I tuned into conservative Bill O’Reilly’s show on Fox News last night to see what libertarian John Stossel had to say, and in the process I was treated to one of the most inane arguments I have ever heard in my life, not from Stossel, of course, but rather from arch-conservative Ann Coulter, who was appearing as a guest in a separate segment.
So, Coulter was trying to distinguish George W. Bush’s treatment of shoe-bomber terrorist Richard Reid, an admitted member of al-Qaeda who was treated as a criminal defendant, from Obama’s treatment of accused Detroit bomber Umar Farouk Abdulmutallab, who is being treated in the same way.
Coulter suggested that the reason that Bush treated Reid as a criminal defendant rather than as a enemy combatant was because the Pentagon’s Gitmo prison camp was mired in litigation, including Supreme Court rulings adverse to the government, followed by congressional approval of a military tribunal system, followed by more litigation. Coulter suggested that all this litigation mess motivated Bush to prosecute Reid in the federal criminal justice system rather than in the military-tribunal system.
Like I say, ridiculous and inane! Litigation mess or no mess, there was nothing preventing Bush from treating Reid as an enemy combatant. After all, didn’t he continue treating Jose Padilla and Ali-al-Marri as enemy combatants for years, notwithstanding the litigation mess, not to mention all the men held as prisoners at Gitmo for several years while the litigation was taking place? We didn’t see Bush transforming them into criminal defendants because of the litigation mess, did we? In fact, the only reason that Bush suddenly converted Padilla from enemy combatant to criminal defendant was to avoid a Supreme Court review of a Court of Appeals decision upholding Padilla’s status as an enemy combatant.
What Coulter and O’Reilly obviously want to avoid confronting is the wholesale transformation of our constitutional order that Bush and his people effected after 9/11, without even the semblance of a constitutional amendment. It’s a transformation that even makes FDR’s infamous court-packing scheme look like child’s play, a transformation that Obama has obviously embraced with relish.
Terrorism is a federal crime listed as such in the U.S. Code. That’s why suspected terrorists have always been indicted and prosecuted in federal district court. Examples include Ramzi Yousef, the 1993 WTC bomber, Zacharias Moussaoui, the 9/11 conspirator bomber, and Timothy McVeigh, the Oklahoma City bomber.
What changed? After 911, Bush and Vice President Cheney simply decided to call 9/11 an act of war, which they claimed empowered them to treat suspected terrorists as enemy combatants, subject to being turned over to the military and denied all the procedural rights that criminal defendants had long been accorded.
That’s it! Just a simple decision by Bush and Cheney, but one that constituted a revolutionary transformation of America’s constitutional order. Cheney confirmed this in his recent interview with ABC News’ “This Week”:
“I think it’s — it’s very important to go back and keep in mind the distinction between handling these events as criminal acts, which was the way we did before 9/11, and then looking at 9/11 and saying, This is not a criminal act, not when you destroy 16 acres of Manhattan, kill 3,000 Americans, blow a big hole in the Pentagon. That’s an act of war. And what the administration was slow to do was to come to that — that recognition that we are at war, not dealing with criminal acts.”
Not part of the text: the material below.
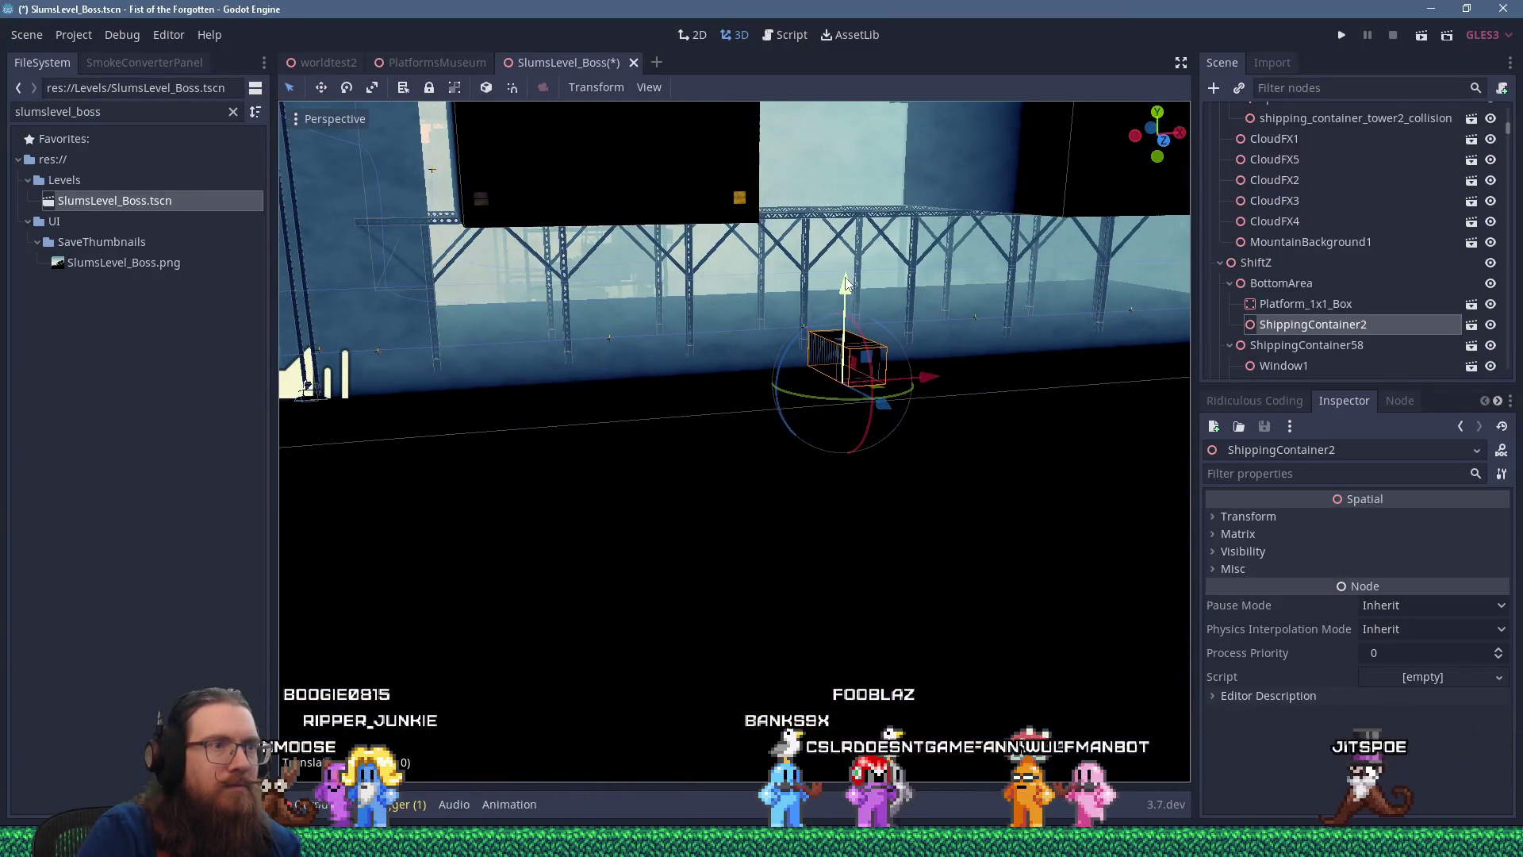
pyautogui.rightClick(846, 296)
Yet, in deciding that this particular crime was an act of war rather than a criminal offense, what Cheney failed to point out was that he and Bush did not totally abandon the criminal-defendant route established by the Constitution. After all, let’s not forget that after making this momentous decision, they actually treated 9/11 co-conspirator Moussaoui as a criminal defendant, securing a federal grand-jury indictment against him and prosecuting him as a criminal defendant.
So, why have both Bush and Obama continued to treat some suspected terrorists as criminal defendants. Because they’re still not sure how far to push their new order of things.
Their ideal is obviously to have the power to round up anyone they want, including Americans, incarcerate them, torture them, and even execute them, all without a genuine trial and due process of law and all by simply labeling people terrorists
But to ensure that Americans don’t get too alarmed over this wholesale transformation of their constitutional order, as Americans did, for example, when President Franklin Roosevelt proposed his infamous court-packing scheme, U.S. officials are still preserving and using the judicial system established by the Constitution in terrorist cases while no doubt hoping to abandon it entirely at some point in the future for full military jurisdiction over terrorist cases, including those involving Americans.
Too bad that O’Reilly didn’t ask Coulter to justify this dual-track, ad hoc, arbitrary system established by Bush and continued by Obama. It would have been fun seeing her come up with a justification for it.